In awk, the FS variable allows you to define the input field separator. In contrast, FPAT (field pattern) allows you to define what should the fields be made up of.

$ s='Sample123string42with777numbers'
# one or more consecutive digits
$ echo "$s" | awk -v FPAT='[0-9]+' '{print $2}'
42

$ s='coat Bin food tar12 best Apple fig_42'
# whole words made up of lowercase alphabets and digits only
$ echo "$s" | awk -v FPAT='\\<[a-z0-9]+\\>' -v OFS=, '{$1=$1} 1'
coat,food,tar12,best

$ s='items: "apple" and "mango"'
# get the first double quoted item
$ echo "$s" | awk -v FPAT='"[^"]+"' '{print $1}'
"apple"

FPAT is often used for CSV input where fields can contain embedded delimiter characters. For example, a field content "fox,42" when , is the delimiter.

$ s='eagle,"fox,42",bee,frog'

# simply using , as separator isn't sufficient
$ echo "$s" | awk -F, '{print $2}'
"fox

For such simpler CSV input, FPAT helps to define fields as starting and ending with double quotes or containing non-comma characters.
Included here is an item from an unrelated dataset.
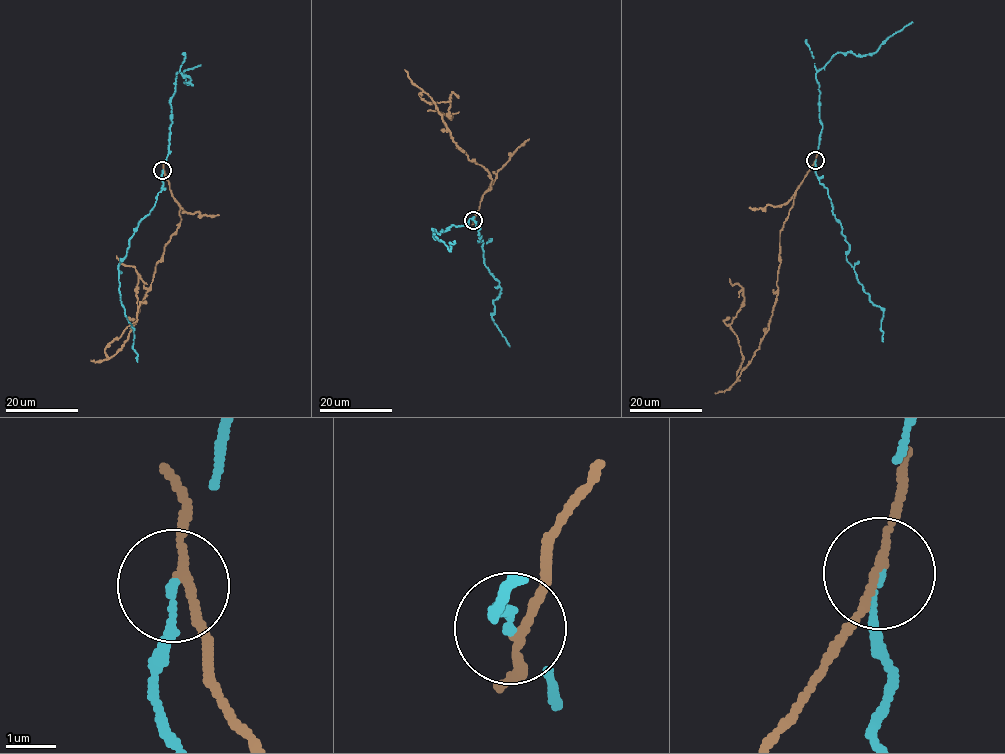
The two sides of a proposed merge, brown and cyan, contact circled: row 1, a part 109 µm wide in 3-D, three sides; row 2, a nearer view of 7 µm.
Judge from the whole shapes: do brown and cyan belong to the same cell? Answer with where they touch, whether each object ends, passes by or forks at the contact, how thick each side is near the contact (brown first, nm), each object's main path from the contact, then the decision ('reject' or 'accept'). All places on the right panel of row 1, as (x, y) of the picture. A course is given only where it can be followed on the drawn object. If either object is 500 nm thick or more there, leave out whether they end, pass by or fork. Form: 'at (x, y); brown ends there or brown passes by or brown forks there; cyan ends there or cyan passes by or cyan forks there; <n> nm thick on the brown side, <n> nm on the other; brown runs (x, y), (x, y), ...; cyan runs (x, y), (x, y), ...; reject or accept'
at (815, 160); brown passes by; cyan ends there; 140 nm thick on the brown side, 140 nm on the other; brown runs (816, 159), (780, 231), (769, 329), (736, 380), (743, 356), (730, 326), (744, 298), (729, 278); cyan runs (816, 160), (815, 172), (827, 189), (832, 213), (849, 247), (847, 260), (871, 302), (883, 312), (883, 342); reject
# * is used instead of + to allow empty fields
$ echo "$s" | awk -v FPAT='"[^"]*"|[^,]*' '{print $2}'
"fox,42"

warning The above will not work for all kinds of CSV files, for example if fields contain escaped double quotes, newline characters, etc. See stackoverflow: What's the most robust way to efficiently parse CSV using awk? for such cases. You could also use other programming languages such as Perl, Python, Ruby, etc which come with standard CSV parsing libraries or have easy access to third party solutions. There are also specialized command line tools such as xsv.